▶ Tasks to carry out
**1)** Reproduce a passage of the article on holiday phishing. Begin at the words "We have come" and stop after "their online properties.".
**2)** Answer these questions from the article on holiday phishing:
(a) How long after the pandemic was declared does the article say it is?
(b) How many ways to keep a business and employees safe does it promise?
(c) To what does it compare the rise in cloud adoption during the pandemic?

#### Text block

You better watch out, you better not cry, you better not pout, we’re telling you why; cyber security is available to protect your business from online attacks.
We have come a long way since Home Alone warned us about the perils of criminal activity at Christmas time, as modern theft attempts now take place in the digital world. And as employees have been working from home in their masses during the Covid-19 pandemic, there’s little risk of individuals needing to guard their house Kevin McCallister-style. Instead, businesses need to be extra vigilant over their online properties.
Eight months since the pandemic was declared and remote working has been normalised. However, it has also presented an issue that companies must keep in mind: an increased risk of phishing attacks through the use of devices for both professional and personal activities. Over this festive period, that’s even more of a consideration for leaders to be mindful of, with an influx of online deals and email marketing campaigns making their way to people ready for online Christmas shopping.
Here are four ways you can keep your business and employees safe this phishmas:
1. Do they know it’s CASB time?
Like Father Christmas’ sleigh on Christmas Eve, cloud adoption has soared during the pandemic to support remote working and the shift from fixed on-site networks. The ease of cloud applications in a remote working world, though, is a double-edged sword.

########
#### Record set

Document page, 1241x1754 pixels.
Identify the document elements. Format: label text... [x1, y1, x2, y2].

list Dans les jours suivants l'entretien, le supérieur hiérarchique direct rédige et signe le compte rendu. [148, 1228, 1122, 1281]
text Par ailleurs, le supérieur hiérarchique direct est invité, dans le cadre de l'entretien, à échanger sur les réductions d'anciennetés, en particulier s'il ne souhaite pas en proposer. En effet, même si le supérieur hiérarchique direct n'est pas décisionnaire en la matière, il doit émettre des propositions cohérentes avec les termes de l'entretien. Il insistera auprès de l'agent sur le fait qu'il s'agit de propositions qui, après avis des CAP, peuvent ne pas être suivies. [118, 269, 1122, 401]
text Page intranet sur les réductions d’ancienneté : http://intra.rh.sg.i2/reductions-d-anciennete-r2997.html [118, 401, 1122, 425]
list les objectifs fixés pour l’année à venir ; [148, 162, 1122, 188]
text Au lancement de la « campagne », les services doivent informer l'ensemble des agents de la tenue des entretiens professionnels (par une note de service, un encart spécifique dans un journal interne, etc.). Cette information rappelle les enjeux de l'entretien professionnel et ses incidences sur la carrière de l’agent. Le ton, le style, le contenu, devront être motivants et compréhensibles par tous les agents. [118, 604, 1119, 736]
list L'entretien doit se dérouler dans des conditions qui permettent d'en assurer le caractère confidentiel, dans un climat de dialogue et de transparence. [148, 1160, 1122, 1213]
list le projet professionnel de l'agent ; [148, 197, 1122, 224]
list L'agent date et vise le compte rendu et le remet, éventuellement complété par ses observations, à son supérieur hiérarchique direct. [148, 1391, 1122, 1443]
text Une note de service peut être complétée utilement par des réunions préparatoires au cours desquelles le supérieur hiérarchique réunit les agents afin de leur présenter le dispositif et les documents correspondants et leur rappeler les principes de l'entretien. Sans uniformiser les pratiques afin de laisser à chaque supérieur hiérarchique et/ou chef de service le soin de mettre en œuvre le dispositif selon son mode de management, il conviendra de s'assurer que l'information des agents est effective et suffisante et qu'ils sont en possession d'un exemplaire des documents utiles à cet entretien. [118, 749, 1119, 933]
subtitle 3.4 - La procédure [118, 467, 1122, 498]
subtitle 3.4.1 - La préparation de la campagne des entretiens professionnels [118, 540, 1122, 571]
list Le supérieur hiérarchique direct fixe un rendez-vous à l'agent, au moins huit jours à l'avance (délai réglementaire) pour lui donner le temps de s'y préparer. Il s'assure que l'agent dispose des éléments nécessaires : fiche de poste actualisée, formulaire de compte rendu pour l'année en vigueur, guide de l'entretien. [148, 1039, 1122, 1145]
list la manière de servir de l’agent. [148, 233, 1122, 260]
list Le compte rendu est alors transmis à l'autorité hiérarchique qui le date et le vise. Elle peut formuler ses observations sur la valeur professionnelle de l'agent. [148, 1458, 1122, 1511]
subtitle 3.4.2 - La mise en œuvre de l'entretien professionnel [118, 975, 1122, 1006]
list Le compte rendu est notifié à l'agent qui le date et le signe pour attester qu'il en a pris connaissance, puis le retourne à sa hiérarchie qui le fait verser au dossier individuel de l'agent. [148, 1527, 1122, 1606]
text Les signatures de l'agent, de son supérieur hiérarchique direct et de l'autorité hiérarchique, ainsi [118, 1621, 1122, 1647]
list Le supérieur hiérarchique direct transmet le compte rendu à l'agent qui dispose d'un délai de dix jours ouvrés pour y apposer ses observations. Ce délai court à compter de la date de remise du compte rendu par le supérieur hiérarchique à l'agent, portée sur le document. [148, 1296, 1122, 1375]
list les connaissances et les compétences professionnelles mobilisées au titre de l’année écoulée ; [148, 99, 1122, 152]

########

▶ Answers for this exercise
**1)**
We have come a long way since Home Alone warned us about the perils of criminal activity at Christmas time, as modern theft attempts now take place in the digital world. And as employees have been working from home in their masses during the Covid-19 pandemic, there’s little risk of individuals needing to guard their house Kevin McCallister-style. Instead, businesses need to be extra vigilant over their online properties.

**2)**
(a) Eight months.
(b) Four.
(c) Father Christmas' sleigh on Christmas Eve.